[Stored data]
* * * * * * * * *

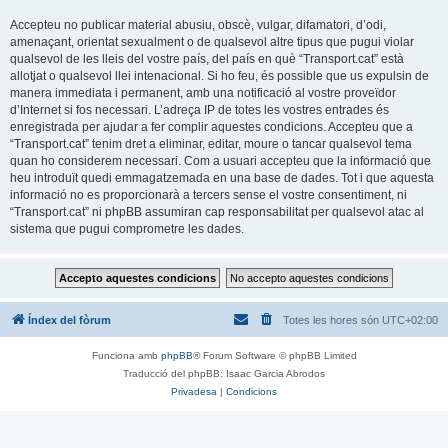
Accepteu no publicar material abusiu, obscè, vulgar, difamatori, d’odi,
amenaçant, orientat sexualment o de qualsevol altre tipus que pugui violar
qualsevol de les lleis del vostre país, del país en què “Transport.cat” està
allotjat o qualsevol llei intenacional. Si ho feu, és possible que us expulsin de
manera immediata i permanent, amb una notificació al vostre proveïdor
d’Internet si fos necessari. L’adreça IP de totes les vostres entrades és
enregistrada per ajudar a fer complir aquestes condicions. Accepteu que a
“Transport.cat” tenim dret a eliminar, editar, moure o tancar qualsevol tema
quan ho considerem necessari. Com a usuari accepteu que la informació que
heu introduït quedi emmagatzemada en una base de dades. Tot i que aquesta
informació no es proporcionarà a tercers sense el vostre consentiment, ni
“Transport.cat” ni phpBB assumiran cap responsabilitat per qualsevol atac al
sistema que pugui comprometre les dades.
Índex del fòrum
Totes les hores són
UTC+02:00
Funciona amb
phpBB
® Forum Software © phpBB Limited
Traducció del phpBB: Isaac Garcia Abrodos
Privadesa
|
Condicions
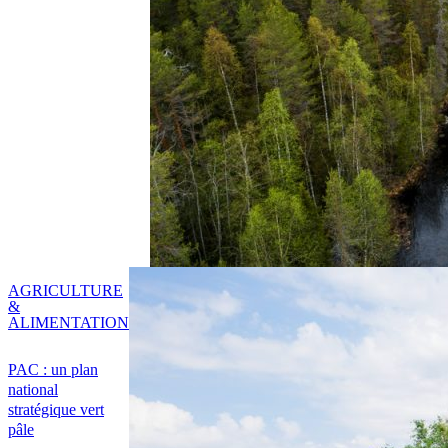
AGRICULTURE
&
ALIMENTATION
PAC : un plan
national
stratégique vert
pâle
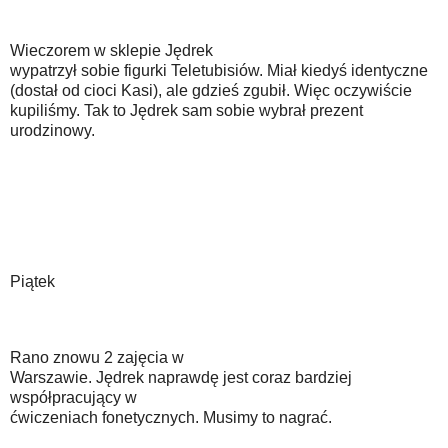
Wieczorem w sklepie Jędrek
wypatrzył sobie figurki Teletubisiów. Miał kiedyś identyczne
(dostał od cioci Kasi), ale gdzieś zgubił. Więc oczywiście
kupiliśmy. Tak to Jędrek sam sobie wybrał prezent
urodzinowy.
Piątek
Rano znowu 2 zajęcia w
Warszawie. Jędrek naprawdę jest coraz bardziej
współpracujący w
ćwiczeniach fonetycznych. Musimy to nagrać.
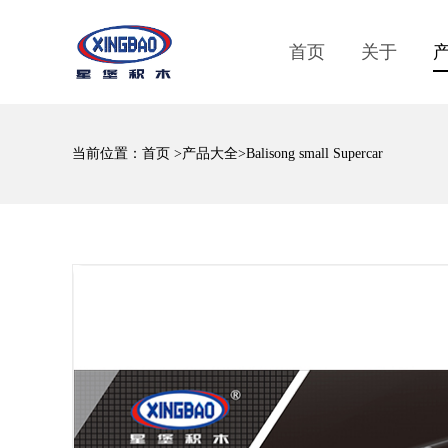
首页
关于
当前位置：
首页
>
产品大全
>Balisong small Supercar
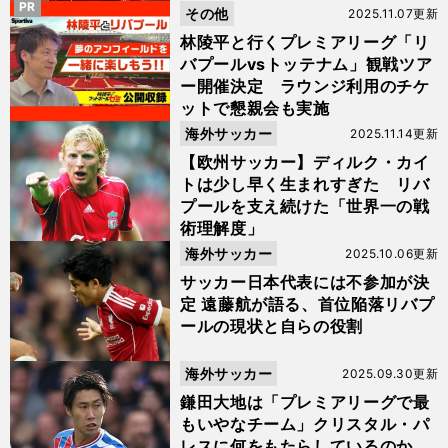
PR
その他
2025.11.07更新
林陵平と行くプレミアリーグ「リ
バプールvsトッテナム」観戦ツア
ー開催決定 ラウンジ利用のチケ
ットで懇親会も実施
海外サッカー
2025.11.14更新
【欧州サッカー】ディルク・カイ
トは少し早く生まれすぎた リバ
プールを支え続けた「世界一の戦
術理解度」
海外サッカー
2025.10.06更新
サッカー日本代表には不参加が決
定 遠藤航が語る、首位陥落リバプ
ールの現状と自らの役割
海外サッカー
2025.09.30更新
鎌田大地は「プレミアリーグで最
もいやなチーム」クリスタル・パ
レスに何をもたらしているのか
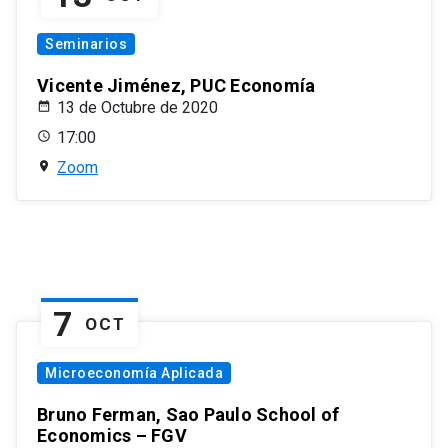
Seminarios
Vicente Jiménez, PUC Economía
13 de Octubre de 2020
17:00
Zoom
7
OCT
Microeconomía Aplicada
Bruno Ferman, Sao Paulo School of
Economics – FGV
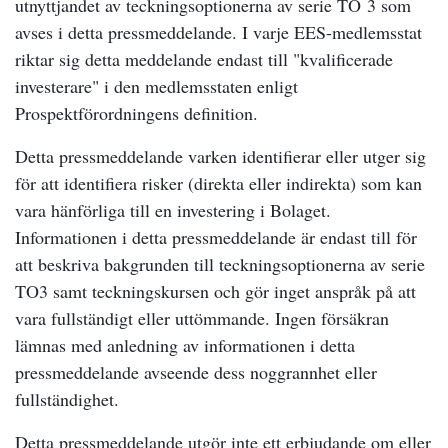
utnyttjandet av teckningsoptionerna av serie TO 3 som
avses i detta pressmeddelande. I varje EES-medlemsstat
riktar sig detta meddelande endast till "kvalificerade
investerare" i den medlemsstaten enligt
Prospektförordningens definition.
Detta pressmeddelande varken identifierar eller utger sig
för att identifiera risker (direkta eller indirekta) som kan
vara hänförliga till en investering i Bolaget.
Informationen i detta pressmeddelande är endast till för
att beskriva bakgrunden till teckningsoptionerna av serie
TO3 samt teckningskursen och gör inget anspråk på att
vara fullständigt eller uttömmande. Ingen försäkran
lämnas med anledning av informationen i detta
pressmeddelande avseende dess noggrannhet eller
fullständighet.
Detta pressmeddelande utgör inte ett erbjudande om eller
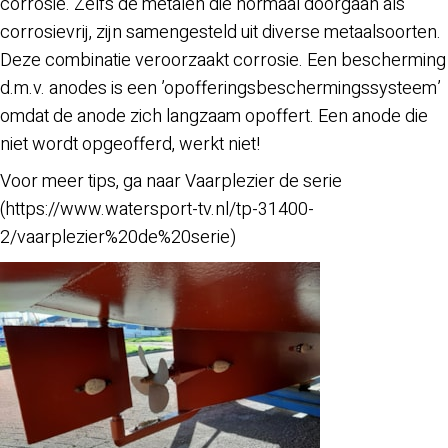
corrosie. Zelfs de metalen die normaal doorgaan als
corrosievrij, zijn samengesteld uit diverse metaalsoorten.
Deze combinatie veroorzaakt corrosie. Een bescherming
d.m.v. anodes is een ’opofferingsbeschermingssysteem’
omdat de anode zich langzaam opoffert. Een anode die
niet wordt opgeofferd, werkt niet!
Voor meer tips, ga naar Vaarplezier de serie
(https://www.watersport-tv.nl/tp-31400-
2/vaarplezier%20de%20serie)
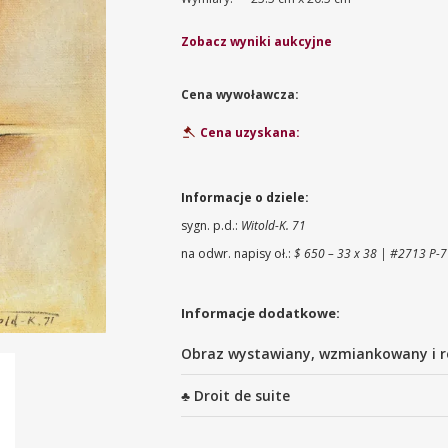
Zobacz wyniki aukcyjne
Cena wywoławcza:
Cena uzyskana:
Informacje o dziele:
sygn. p.d.:
Witold-K. 71
na odwr. napisy oł.:
$ 650 – 33 x 38 | #2713 P-
Informacje dodatkowe:
Obraz wystawiany, wzmiankowany i r
♣ Droit de suite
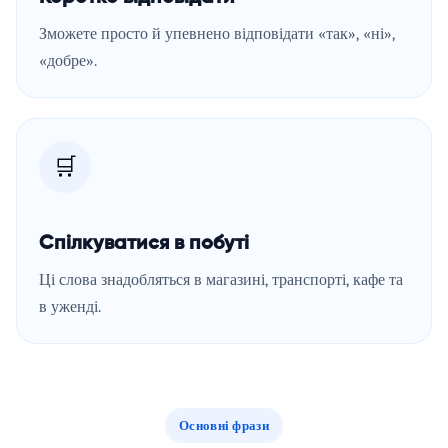
Зможете просто й упевнено відповідати «так», «ні»,
«добре».
🛒
Спілкуватися в побуті
Ці слова знадобляться в магазині, транспорті, кафе та
в уженді.
Основні фрази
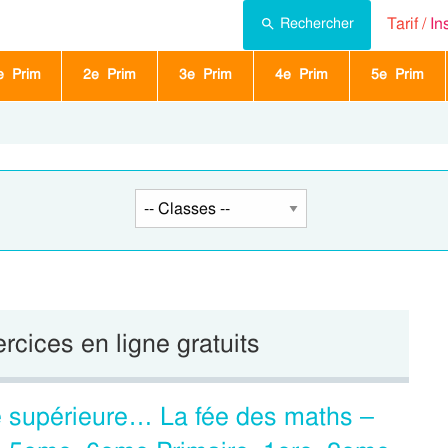
Tarif /
In
Rechercher
e Prim
2e Prim
3e Prim
4e Prim
5e Prim
ercices en ligne gratuits
e supérieure… La fée des maths –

* * * * * * * * *

**Task item**
Extract the text read from every item above, copying each line without any change and leaving the pictures out of your answer.

**Response below**
Accepteu no publicar material abusiu, obscè, vulgar, difamatori, d’odi,
amenaçant, orientat sexualment o de qualsevol altre tipus que pugui violar
qualsevol de les lleis del vostre país, del país en què “Transport.cat” està
allotjat o qualsevol llei intenacional. Si ho feu, és possible que us expulsin de
manera immediata i permanent, amb una notificació al vostre proveïdor
d’Internet si fos necessari. L’adreça IP de totes les vostres entrades és
enregistrada per ajudar a fer complir aquestes condicions. Accepteu que a
“Transport.cat” tenim dret a eliminar, editar, moure o tancar qualsevol tema
quan ho considerem necessari. Com a usuari accepteu que la informació que
heu introduït quedi emmagatzemada en una base de dades. Tot i que aquesta
informació no es proporcionarà a tercers sense el vostre consentiment, ni
“Transport.cat” ni phpBB assumiran cap responsabilitat per qualsevol atac al
sistema que pugui comprometre les dades.
Índex del fòrum
Totes les hores són
UTC+02:00
Funciona amb
phpBB
® Forum Software © phpBB Limited
Traducció del phpBB: Isaac Garcia Abrodos
Privadesa
|
Condicions
AGRICULTURE
&
ALIMENTATION
PAC : un plan
national
stratégique vert
pâle
Wieczorem w sklepie Jędrek
wypatrzył sobie figurki Teletubisiów. Miał kiedyś identyczne
(dostał od cioci Kasi), ale gdzieś zgubił. Więc oczywiście
kupiliśmy. Tak to Jędrek sam sobie wybrał prezent
urodzinowy.
Piątek
Rano znowu 2 zajęcia w
Warszawie. Jędrek naprawdę jest coraz bardziej
współpracujący w
ćwiczeniach fonetycznych. Musimy to nagrać.
首页
关于
当前位置：
首页
>
产品大全
>Balisong small Supercar
PR
その他
2025.11.07更新
林陵平と行くプレミアリーグ「リ
バプールvsトッテナム」観戦ツア
ー開催決定 ラウンジ利用のチケ
ットで懇親会も実施
海外サッカー
2025.11.14更新
【欧州サッカー】ディルク・カイ
トは少し早く生まれすぎた リバ
プールを支え続けた「世界一の戦
術理解度」
海外サッカー
2025.10.06更新
サッカー日本代表には不参加が決
定 遠藤航が語る、首位陥落リバプ
ールの現状と自らの役割
海外サッカー
2025.09.30更新
鎌田大地は「プレミアリーグで最
もいやなチーム」クリスタル・パ
レスに何をもたらしているのか
Seminarios
Vicente Jiménez, PUC Economía
13 de Octubre de 2020
17:00
Zoom
7
OCT
Microeconomía Aplicada
Bruno Ferman, Sao Paulo School of
Economics – FGV
utnyttjandet av teckningsoptionerna av serie TO 3 som
avses i detta pressmeddelande. I varje EES-medlemsstat
riktar sig detta meddelande endast till "kvalificerade
investerare" i den medlemsstaten enligt
Prospektförordningens definition.
Detta pressmeddelande varken identifierar eller utger sig
för att identifiera risker (direkta eller indirekta) som kan
vara hänförliga till en investering i Bolaget.
Informationen i detta pressmeddelande är endast till för
att beskriva bakgrunden till teckningsoptionerna av serie
TO3 samt teckningskursen och gör inget anspråk på att
vara fullständigt eller uttömmande. Ingen försäkran
lämnas med anledning av informationen i detta
pressmeddelande avseende dess noggrannhet eller
fullständighet.
Detta pressmeddelande utgör inte ett erbjudande om eller
corrosie. Zelfs de metalen die normaal doorgaan als
corrosievrij, zijn samengesteld uit diverse metaalsoorten.
Deze combinatie veroorzaakt corrosie. Een bescherming
d.m.v. anodes is een ’opofferingsbeschermingssysteem’
omdat de anode zich langzaam opoffert. Een anode die
niet wordt opgeofferd, werkt niet!
Voor meer tips, ga naar Vaarplezier de serie
(https://www.watersport-tv.nl/tp-31400-
2/vaarplezier%20de%20serie)
Zobacz wyniki aukcyjne
Cena wywoławcza:
Cena uzyskana:
Informacje o dziele:
sygn. p.d.:
Witold-K. 71
na odwr. napisy oł.:
$ 650 – 33 x 38 | #2713 P-
Informacje dodatkowe:
Obraz wystawiany, wzmiankowany i r
♣ Droit de suite
Зможете просто й упевнено відповідати «так», «ні»,
«добре».
🛒
Спілкуватися в побуті
Ці слова знадобляться в магазині, транспорті, кафе та
в уженді.
Основні фрази
Tarif /
In
Rechercher
e Prim
2e Prim
3e Prim
4e Prim
5e Prim
ercices en ligne gratuits
e supérieure… La fée des maths –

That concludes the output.